TCP steganography or how to hide data transmission on the Internet

Polish researchers have proposed a new method of network steganography based on the features of the widely used TCP transport layer protocol. The authors of the work believe that their scheme, for example, can be used to send hidden messages in totalitarian countries introducing strict Internet censorship. Let's try to figure out what, in fact, is innovation and how it is really useful.


')
First of all, you need to determine what steganography is. So, steganography is the science of hidden messaging. That is, using its methods, the parties try to hide the fact of the transfer . This is the difference between this science and cryptography, which is trying to make the content of the message inaccessible for reading . It is worth noting that the professional community of cryptographers is rather contemptuous about steganography due to its ideology being close to the principle of “Security through obscurity” (I don’t know how it sounds right in Russian, something like “Security through ignorance”). This principle, for example, is used by Skype Inc. - the source code of a popular dialer is closed and no one really knows exactly how data is encrypted. Recently, by the way, the NSA complained about this, as the well-known specialist Bruce Schneier wrote about in his blog.

Returning to steganography, let's answer the question: why is it needed at all, if there is cryptography? Indeed, because you can encrypt a message with the help of some modern algorithm and using a sufficiently long key, no one can read this message unless you want it. Nevertheless, it is sometimes more useful to hide the fact of a secret transmission. For example, if the relevant authorities intercepted your stitched message, they cannot decipher it, but they really want to, then in the end there are non-computer methods for influencing and extracting information. It sounds dystopian, but, you see, this is possible in principle. Therefore, it would be better to ensure that those who are not supposed to not know at all that the transfer took place. Polish researchers have proposed this method. And they offer to do this with the help of a protocol that every Internet user uses a thousand times a day.

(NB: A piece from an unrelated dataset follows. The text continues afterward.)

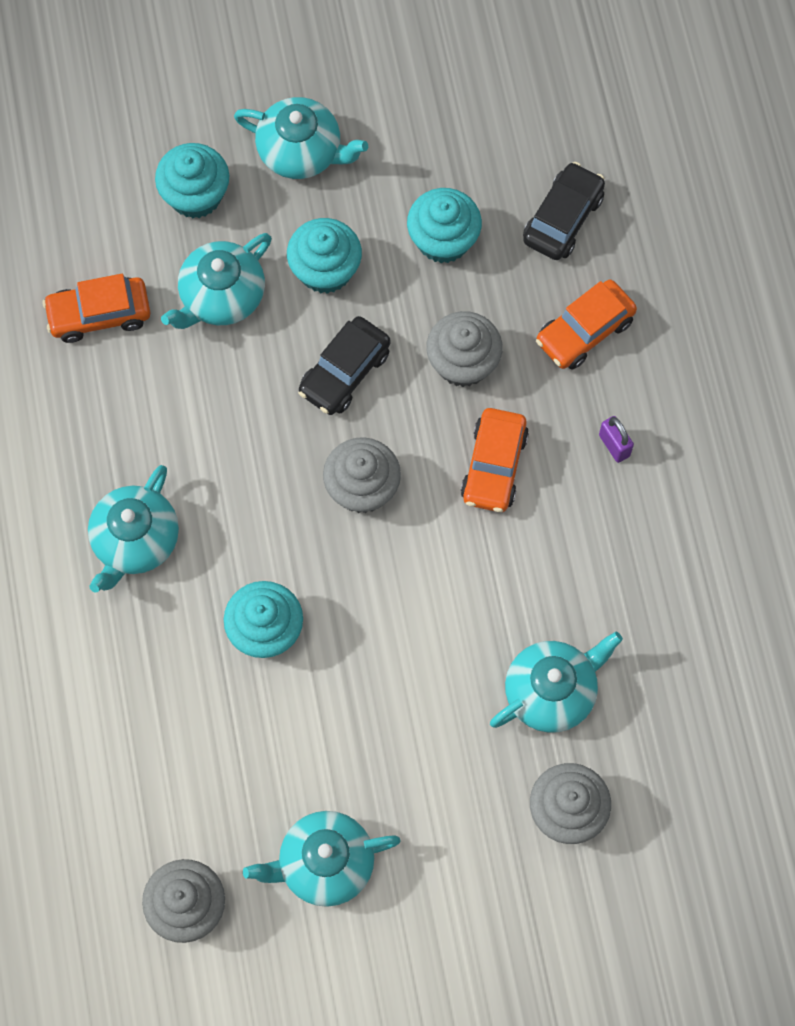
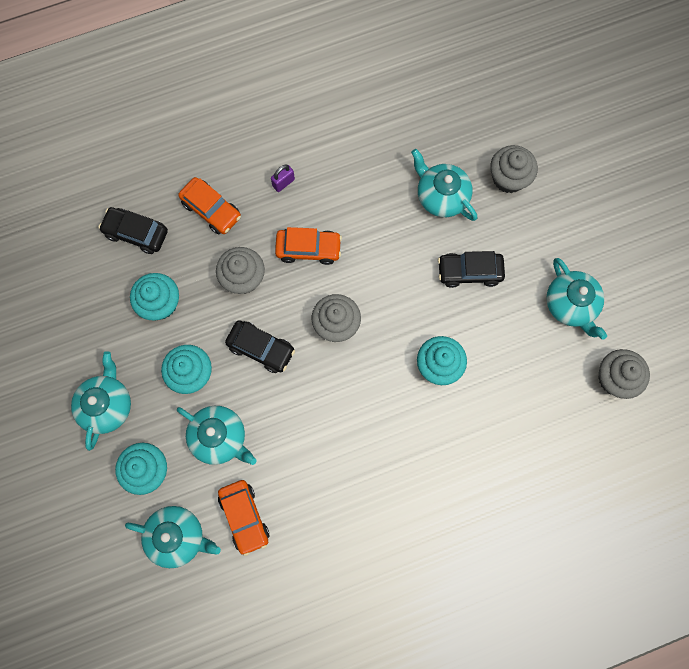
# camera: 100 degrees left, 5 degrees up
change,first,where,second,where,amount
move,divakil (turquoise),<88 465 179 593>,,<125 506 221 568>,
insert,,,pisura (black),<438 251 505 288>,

Here we came close to the Transmission Control Protocol (TCP). Of course, it makes no sense to explain all its details - it's long, boring, those who need it and so know it. In short, we can say that TCP is a transport layer protocol (that is, it works on IP and under application protocols, for example HTTP, FTP or SMTP), which ensures reliable delivery of data from the sender to the receiver. Reliable delivery means that if a packet is lost or arrived with changes, TCP will take care of forwarding the packet. Note that the changes in the package here mean not the deliberate distortion of the data, but errors in the transmission arising at the physical level. For example, while the packet went through copper wires, a couple of bits changed their value to the opposite or even got lost among the noise (by the way, for Ethernet, the Bit Error Rate is usually taken equal to about 10 ^-8 ). Packet loss in transit is also relatively frequent on the Internet. It can occur, for example, because of the workload of routers, which leads to buffer overflow and, as a result, the rejection of all newly arriving packets. Typically, the share of lost packets is about 0.1%, and at a value of a couple of percent, TCP generally stops working normally - everything will be terribly slow for the user.

Thus, we see that forwarding (retransmission) of packets is a frequent and generally necessary phenomenon for TCP. So why not use it for steganography needs, while TCP, as noted above, is used everywhere (according to various estimates, the TCP share on the Internet today reaches 80-95%). The essence of the proposed method is to send the message sent not what was in the primary packet, but the data that we are trying to hide. At the same time to detect such a substitution is not so easy. After all, you need to know where to look - the number of simultaneous TCP connections passing through the provider is simply huge. If you know the approximate level of retransmission in the network, then you can fine-tune the steganographic transfer mechanism so that your connection will not be different from others.

Of course, this method is not free from flaws. For example, from a practical point of view, it will not be so easy to implement it - it will require changing the network stack in operating systems, although there is nothing extremely complex in this. In addition, if there are enough resources, you can still find "secret" packets, for this you need to view and analyze each packet in the network. But as a rule it is almost impossible, therefore, usually looking for something that stands out packages and connections, and the proposed method just makes your connection unremarkable. And no one bothers you to encrypt secret data just in case. At the same time, the connection itself may remain unencrypted in order to cause less suspicion.

The authors of the work (by the way, who cares, here it is) at the level of simulations showed that the proposed method works as intended. Perhaps in the future someone will be engaged in the implementation of their ideas in practice. And then, let's hope the Internet will be a little less censorship.